Soins de santé
En Belgique, près de 70 % des grands-parents gardent régulièrement leurs petits-enfants pendant que les parents turbinent. Entre bonheur familial et charge mentale, l’équilibre peut parfois être délicat.
Publié le: 26 août 2024
Mis à jour le: 26 septembre 2024
Par: Sandrine Warsztacki
3 min
Photo : © Adobe Stock - Les femmes sont plus nombreuses à garder leurs petits-enfants
En Belgique, les grands-parents consacrent en moyenne entre 35 heures par mois (pour les hommes) et 39 heures (pour les femmes) à la garde de leurs petits-enfants. Un rôle généralement endossé avec bonheur. "C’est une chance d’être présent dans leur quotidien, une occasion de tisser des relations privilégiées. Mes petits-enfants m'aident à rester jeunes", se réjouit Pierre, grand-père comblé de deux petits gars énergiques. Mais la joie d’accueillir ses petits-enfants, peut aussi faire place au soulagement de les voir repartir... Brigitte (nom d'emprunt) s’occupe seule de ses quatre petits-enfants. Elle fait partie de cette génération parfois surnommée "chic-ouf" (chic ils arrivent, ouf ils repartent !): "On n'aime pas voir nos enfants en difficulté dans leur vie d'adulte, mais on n'a plus toujours la force. Nos enfants veulent que l'on soit la même super maman qu'on a été pour eux, ils ne veulent pas voir que l'on vieillit. C’est très difficile de leur dire non, mais entre grands-parents c'est un sujet dont on parle beaucoup", confie cette grand-mère qui participait récemment à un atelier d'Énéo, le mouvement social des aînés, sur le rôle des grands-parents.
Pierre
Son témoignage fait écho aux constats de l'enquête européenne Share sur la santé des 50 + : si la garde des petits-enfants se traduit statistiquement par un niveau de bien-être plus élevé, la probabilité de développer des signes d'état dépressif augmente à mesure que cette charge s’intensifie (de 3 à 6 points de pourcentage pour 10 heures mensuelles supplémentaires). A contrario, l’impossibilité pour certains grands-parents de pouvoir proposer leur aide, pour des raisons géographiques ou de santé notamment, peut aussi être source de souffrance.

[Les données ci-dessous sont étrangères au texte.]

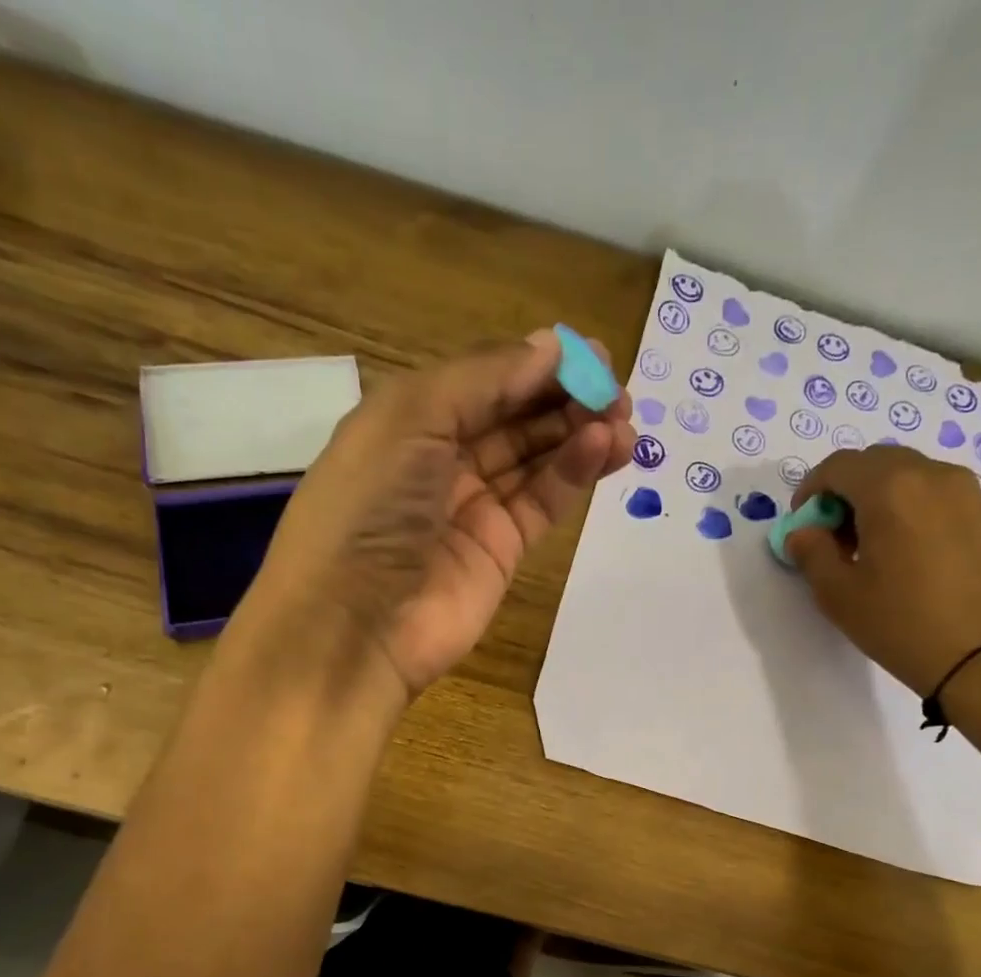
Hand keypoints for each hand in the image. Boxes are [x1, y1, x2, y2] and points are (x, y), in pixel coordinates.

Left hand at [245, 331, 635, 698]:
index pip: (483, 381)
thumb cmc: (369, 508)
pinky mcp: (501, 552)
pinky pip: (543, 502)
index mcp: (408, 420)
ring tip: (625, 421)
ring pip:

Docteur en économie, responsable de l'équipe Share pour la Belgique, Jérôme Schoenmaekers observe trois types de motivation en jeu chez les grands-parents. "On peut aider de façon purement altruiste, pour obéir à une norme sociale, plus ou moins forte en fonction des pays, ou encore, s'inscrire dans une logique d’échange : 'J'aide mes enfants car j'espère que ceux-ci m’aideront'." Les personnes âgées qui se sont occupées de leur petits-enfants reçoivent davantage de soutien de leurs enfants en cas de perte d'autonomie, observe-t-il dans une analyse fraîchement publiée.
Brigitte
Le nombre d'heures consacrée à la garde des petits-enfants varie aussi fortement d'un pays à l'autre en fonction des politiques familiales (crèches, congés parentaux, etc.), la Belgique se situant dans la moyenne européenne. Mais partout le même constat : avec l'allongement de l'espérance de vie et les mutations du marché du travail, l'aide informelle et intergénérationnelle apportée par les aînés occupe une place croissance. "Avec le système de la retraite, les générations âgées ont vu se libérer du temps et des moyens, observe l’union des associations de parents de l’enseignement catholique (UFAPEC) dans une analyse. Mais, le risque inhérent à cela est que ce rôle a été en partie pris pour acquis par les gouvernements et les familles. Et dans beaucoup de pays les mesures d’austérité et les coupes dans les services publics vont sans doute augmenter la pression sur les grands-parents pour combler les lacunes de l’offre de services de garde formelle pour les enfants et de soins aux personnes âgées."
Sans oublier que 17 % des grands-parents en Europe ont encore leurs propres parents en vie, dont ils doivent potentiellement s’occuper, parfois en travaillant encore... "Ce risque de double charge pèse particulièrement sur les femmes qui se retrouvent à garder leurs petits-enfants pour aider leurs filles à mener leur carrière tout en soutenant leurs propres parents", commente l’économiste de la santé.